[ANNOUNCEMENT] TEST RELEASE: Cygwin 1.7.33-0.6

Christian Franke Christian.Franke@t-online.de
Fri Nov 7 20:51:00 GMT 2014


Corinna Vinschen wrote:
>>> In theory there should be only one option -l [machine], which prints the
>>> local accounts of the current machine unprefixed (standalone machine) or
>>> prefixed (domain machine), and always prefixed for a foreign machine.
>>> The -L option can just go away.
>> I disgree.
>>
>> Why not keep the old behavior of -l/-L for user names of current machine for
>> those uses cases which rely on it?
> You are always free to change the passwd/group files manually:
>
>    $ mkpasswd -l | sed -e 's/^[^:]*+//' > /etc/passwd

Of course, and it is good that this is still possible. But this would 
require that all existing scripts relying on old behavior need to be 
changed.

I still don't understand why this backward compatibility break of 
"mkpasswd -l" was mandatory.

Most *-config scripts using "mkpasswd -l -u USER" may need to be 
changed. Local scripts from Cygwin users which use "mkpasswd -l" may 
need to be changed.
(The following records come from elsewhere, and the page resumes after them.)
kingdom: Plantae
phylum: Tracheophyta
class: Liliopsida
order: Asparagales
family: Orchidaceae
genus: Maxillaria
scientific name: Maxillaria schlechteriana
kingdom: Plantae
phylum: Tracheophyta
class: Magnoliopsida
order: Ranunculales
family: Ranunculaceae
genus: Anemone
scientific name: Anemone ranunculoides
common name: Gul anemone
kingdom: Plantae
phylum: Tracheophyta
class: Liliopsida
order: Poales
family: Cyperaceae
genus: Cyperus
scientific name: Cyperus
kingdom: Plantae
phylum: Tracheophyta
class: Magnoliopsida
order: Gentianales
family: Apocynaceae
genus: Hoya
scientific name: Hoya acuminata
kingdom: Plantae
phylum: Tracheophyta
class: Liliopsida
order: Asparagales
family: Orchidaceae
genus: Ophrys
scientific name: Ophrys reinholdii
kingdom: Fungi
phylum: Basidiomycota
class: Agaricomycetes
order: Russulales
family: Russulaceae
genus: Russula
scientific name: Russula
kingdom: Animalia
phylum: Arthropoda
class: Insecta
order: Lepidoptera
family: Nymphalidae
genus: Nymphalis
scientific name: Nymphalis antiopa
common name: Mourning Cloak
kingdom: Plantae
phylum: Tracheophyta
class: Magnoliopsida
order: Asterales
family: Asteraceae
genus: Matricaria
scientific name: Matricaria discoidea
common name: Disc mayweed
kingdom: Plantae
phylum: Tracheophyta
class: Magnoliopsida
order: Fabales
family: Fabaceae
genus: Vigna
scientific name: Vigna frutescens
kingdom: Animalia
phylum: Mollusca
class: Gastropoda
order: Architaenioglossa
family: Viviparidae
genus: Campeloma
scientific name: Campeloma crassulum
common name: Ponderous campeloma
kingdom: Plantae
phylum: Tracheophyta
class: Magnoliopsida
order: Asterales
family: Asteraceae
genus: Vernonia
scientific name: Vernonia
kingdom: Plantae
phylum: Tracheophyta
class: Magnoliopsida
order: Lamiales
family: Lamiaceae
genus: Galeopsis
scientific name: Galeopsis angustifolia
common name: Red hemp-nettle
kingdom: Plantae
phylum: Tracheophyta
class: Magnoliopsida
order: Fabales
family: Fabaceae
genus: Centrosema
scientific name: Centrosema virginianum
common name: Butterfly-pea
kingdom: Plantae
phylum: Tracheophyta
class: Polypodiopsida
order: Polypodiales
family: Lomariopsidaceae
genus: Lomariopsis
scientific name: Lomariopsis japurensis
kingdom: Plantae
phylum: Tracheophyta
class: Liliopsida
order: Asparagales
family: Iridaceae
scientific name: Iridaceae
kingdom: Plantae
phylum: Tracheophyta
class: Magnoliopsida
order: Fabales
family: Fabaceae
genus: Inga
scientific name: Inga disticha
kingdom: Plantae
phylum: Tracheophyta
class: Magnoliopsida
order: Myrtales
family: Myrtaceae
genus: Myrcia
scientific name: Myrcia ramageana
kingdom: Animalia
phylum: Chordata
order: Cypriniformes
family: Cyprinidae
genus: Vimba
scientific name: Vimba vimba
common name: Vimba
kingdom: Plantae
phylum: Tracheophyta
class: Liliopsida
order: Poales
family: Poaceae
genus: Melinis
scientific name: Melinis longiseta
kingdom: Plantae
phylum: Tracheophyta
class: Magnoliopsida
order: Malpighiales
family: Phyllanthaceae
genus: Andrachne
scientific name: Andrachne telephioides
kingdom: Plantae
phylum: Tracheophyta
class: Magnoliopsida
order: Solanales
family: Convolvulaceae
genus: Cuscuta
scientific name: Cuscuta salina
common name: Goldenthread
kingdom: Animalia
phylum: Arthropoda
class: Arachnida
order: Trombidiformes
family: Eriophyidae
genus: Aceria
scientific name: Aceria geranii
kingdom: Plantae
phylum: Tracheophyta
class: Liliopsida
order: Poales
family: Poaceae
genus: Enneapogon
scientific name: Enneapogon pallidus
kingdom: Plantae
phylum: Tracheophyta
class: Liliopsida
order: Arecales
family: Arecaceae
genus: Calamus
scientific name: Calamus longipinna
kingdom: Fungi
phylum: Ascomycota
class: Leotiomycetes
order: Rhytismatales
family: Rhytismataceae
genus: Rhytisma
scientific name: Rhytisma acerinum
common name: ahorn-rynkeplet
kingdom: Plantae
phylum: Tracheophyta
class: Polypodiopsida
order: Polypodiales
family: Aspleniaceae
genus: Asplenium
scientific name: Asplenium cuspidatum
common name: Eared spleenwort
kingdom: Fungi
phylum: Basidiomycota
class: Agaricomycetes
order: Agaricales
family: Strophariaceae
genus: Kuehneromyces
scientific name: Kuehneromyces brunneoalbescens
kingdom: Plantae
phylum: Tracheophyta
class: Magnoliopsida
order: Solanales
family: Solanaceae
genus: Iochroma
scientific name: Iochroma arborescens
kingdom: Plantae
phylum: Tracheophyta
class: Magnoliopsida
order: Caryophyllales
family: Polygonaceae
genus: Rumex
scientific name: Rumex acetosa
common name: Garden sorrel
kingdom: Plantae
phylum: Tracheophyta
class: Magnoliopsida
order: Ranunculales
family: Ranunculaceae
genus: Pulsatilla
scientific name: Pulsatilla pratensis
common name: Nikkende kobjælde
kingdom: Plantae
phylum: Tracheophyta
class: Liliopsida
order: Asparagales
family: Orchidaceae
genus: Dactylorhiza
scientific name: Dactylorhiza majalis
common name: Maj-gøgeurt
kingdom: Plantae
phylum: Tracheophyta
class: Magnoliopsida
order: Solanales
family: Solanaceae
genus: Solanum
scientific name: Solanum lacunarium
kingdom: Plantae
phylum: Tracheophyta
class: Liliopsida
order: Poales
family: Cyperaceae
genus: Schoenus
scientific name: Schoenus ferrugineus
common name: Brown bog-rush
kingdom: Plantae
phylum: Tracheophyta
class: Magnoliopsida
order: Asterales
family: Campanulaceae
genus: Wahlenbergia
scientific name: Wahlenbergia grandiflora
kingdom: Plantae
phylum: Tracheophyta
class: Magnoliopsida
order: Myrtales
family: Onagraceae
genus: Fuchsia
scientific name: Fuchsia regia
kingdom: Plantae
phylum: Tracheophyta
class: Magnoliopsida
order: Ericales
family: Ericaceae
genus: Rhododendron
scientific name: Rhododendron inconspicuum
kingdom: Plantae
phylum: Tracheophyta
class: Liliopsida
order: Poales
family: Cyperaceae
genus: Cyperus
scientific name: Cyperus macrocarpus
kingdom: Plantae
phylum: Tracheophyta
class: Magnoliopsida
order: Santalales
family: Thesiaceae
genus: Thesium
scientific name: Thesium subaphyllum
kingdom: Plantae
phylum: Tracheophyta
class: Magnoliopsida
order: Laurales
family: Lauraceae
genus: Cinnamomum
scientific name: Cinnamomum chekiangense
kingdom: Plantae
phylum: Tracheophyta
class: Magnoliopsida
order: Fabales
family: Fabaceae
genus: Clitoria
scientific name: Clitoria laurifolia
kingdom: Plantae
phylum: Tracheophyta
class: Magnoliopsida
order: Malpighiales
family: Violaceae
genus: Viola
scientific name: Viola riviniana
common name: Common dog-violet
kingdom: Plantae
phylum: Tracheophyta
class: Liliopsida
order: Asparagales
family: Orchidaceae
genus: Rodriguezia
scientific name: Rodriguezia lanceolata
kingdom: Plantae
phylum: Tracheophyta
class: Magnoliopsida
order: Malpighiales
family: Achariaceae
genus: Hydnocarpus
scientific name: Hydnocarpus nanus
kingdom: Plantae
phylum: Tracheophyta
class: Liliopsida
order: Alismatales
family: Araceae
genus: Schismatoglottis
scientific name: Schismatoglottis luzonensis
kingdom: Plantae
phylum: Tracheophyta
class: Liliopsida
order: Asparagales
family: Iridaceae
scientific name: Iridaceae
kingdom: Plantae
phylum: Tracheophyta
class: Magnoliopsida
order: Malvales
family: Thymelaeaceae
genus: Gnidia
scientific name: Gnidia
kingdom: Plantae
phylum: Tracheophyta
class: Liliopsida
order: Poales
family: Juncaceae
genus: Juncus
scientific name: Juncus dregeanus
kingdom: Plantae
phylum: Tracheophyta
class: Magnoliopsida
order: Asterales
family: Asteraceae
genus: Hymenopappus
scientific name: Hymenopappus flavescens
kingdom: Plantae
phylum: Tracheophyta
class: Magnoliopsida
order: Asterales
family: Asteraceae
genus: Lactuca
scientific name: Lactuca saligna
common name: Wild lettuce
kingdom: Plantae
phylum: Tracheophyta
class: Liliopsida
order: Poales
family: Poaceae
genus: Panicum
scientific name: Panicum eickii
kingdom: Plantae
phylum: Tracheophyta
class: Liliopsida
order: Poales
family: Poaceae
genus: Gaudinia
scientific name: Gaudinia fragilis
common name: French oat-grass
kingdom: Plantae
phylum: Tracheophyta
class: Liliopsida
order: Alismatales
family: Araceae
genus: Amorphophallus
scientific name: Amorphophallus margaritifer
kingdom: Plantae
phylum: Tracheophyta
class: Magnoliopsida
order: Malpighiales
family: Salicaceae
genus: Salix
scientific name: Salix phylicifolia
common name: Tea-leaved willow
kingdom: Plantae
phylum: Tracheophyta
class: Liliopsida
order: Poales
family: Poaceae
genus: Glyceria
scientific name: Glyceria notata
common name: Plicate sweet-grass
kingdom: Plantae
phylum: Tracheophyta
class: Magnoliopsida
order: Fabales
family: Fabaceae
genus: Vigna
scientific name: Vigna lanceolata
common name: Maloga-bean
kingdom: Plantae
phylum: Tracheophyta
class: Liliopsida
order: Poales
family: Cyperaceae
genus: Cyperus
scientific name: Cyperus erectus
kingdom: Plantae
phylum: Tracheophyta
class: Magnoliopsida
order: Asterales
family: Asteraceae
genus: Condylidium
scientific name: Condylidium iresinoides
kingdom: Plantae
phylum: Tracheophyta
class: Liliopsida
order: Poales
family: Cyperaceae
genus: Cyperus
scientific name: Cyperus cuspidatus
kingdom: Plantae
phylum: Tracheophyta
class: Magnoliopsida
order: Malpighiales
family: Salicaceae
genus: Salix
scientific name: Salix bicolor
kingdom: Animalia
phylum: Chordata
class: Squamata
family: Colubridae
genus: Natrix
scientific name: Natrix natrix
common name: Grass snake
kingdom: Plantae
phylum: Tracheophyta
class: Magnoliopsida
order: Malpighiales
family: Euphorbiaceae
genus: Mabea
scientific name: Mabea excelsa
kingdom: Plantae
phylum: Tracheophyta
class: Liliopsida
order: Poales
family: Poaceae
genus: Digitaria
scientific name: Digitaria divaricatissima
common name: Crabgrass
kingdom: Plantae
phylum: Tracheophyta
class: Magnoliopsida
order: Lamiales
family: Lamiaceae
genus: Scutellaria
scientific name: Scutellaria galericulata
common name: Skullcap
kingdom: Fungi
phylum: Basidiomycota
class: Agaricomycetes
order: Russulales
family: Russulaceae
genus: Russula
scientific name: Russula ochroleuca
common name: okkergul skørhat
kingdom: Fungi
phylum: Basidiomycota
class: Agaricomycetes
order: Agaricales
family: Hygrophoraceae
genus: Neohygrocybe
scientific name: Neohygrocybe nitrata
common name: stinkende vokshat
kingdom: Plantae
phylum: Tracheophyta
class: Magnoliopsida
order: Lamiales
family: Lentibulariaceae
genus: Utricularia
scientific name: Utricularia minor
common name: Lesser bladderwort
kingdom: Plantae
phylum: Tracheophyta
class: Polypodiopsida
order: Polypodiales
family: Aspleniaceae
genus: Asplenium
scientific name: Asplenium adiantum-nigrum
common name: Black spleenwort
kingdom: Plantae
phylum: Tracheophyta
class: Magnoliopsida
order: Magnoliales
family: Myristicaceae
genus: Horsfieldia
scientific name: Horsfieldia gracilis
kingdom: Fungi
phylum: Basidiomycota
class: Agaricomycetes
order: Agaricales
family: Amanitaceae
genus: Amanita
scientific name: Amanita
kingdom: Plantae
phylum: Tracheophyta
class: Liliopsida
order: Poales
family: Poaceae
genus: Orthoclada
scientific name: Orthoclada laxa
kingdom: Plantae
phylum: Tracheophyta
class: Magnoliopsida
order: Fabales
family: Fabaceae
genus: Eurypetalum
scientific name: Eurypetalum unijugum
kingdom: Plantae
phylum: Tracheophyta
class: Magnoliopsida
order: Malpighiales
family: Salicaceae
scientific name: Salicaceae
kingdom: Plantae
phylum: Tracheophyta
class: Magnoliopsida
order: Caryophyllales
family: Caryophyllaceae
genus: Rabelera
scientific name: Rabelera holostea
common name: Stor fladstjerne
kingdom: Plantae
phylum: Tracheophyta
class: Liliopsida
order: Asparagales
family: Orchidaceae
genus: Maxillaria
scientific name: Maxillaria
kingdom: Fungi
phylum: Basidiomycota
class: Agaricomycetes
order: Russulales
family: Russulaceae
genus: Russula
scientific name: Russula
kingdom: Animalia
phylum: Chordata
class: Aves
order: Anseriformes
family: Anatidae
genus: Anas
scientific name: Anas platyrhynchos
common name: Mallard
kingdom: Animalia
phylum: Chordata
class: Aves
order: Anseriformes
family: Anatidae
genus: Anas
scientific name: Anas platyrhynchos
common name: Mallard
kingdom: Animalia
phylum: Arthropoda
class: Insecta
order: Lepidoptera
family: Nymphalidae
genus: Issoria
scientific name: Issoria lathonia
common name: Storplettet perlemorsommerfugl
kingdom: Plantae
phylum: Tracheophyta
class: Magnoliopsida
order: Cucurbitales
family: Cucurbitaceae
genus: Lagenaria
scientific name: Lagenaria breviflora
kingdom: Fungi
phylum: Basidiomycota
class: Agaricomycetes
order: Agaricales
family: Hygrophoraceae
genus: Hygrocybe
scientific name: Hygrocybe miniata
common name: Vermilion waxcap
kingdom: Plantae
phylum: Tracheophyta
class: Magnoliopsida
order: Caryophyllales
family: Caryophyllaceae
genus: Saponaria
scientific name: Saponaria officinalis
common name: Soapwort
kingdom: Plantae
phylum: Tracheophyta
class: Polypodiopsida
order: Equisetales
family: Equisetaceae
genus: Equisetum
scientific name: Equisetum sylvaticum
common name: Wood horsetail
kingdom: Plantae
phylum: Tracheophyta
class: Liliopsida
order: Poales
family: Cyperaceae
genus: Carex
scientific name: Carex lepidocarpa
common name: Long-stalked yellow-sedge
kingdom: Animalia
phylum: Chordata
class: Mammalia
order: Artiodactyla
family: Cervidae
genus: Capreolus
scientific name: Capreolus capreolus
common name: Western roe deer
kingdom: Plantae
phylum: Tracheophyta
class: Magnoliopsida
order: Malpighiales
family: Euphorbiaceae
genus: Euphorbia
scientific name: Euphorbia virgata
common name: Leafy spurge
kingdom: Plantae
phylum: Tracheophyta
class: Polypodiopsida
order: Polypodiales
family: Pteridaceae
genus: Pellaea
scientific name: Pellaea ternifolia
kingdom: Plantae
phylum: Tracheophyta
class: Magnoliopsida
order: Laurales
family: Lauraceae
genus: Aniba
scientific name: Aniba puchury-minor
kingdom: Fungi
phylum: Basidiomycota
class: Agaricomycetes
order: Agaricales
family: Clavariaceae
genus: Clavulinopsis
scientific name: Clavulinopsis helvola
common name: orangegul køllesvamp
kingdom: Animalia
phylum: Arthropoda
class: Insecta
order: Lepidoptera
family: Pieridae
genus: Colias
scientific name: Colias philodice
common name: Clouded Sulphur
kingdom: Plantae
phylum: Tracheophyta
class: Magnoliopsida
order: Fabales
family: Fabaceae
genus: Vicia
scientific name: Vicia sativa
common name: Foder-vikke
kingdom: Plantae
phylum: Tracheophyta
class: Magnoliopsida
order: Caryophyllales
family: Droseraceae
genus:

Scripts tested by maintainers only outside a domain 
may no longer work inside a domain.

An IMO better way would be to keep the old "mkpasswd -l" behavior and 
invent a new option for the output with the new non-domain/domain prefix 
handling.

Then  a user would be able to "opt-in" for "local users of a domain 
machine always have a prefix" by
   $ mkpasswd --the-new-local-option > /etc/passwd
or even simpler:
   $ > /etc/mkpasswd

A user could "opt-out" by simply keeping all everything as-is for now :-)

This IMO would provide a much smother migration path.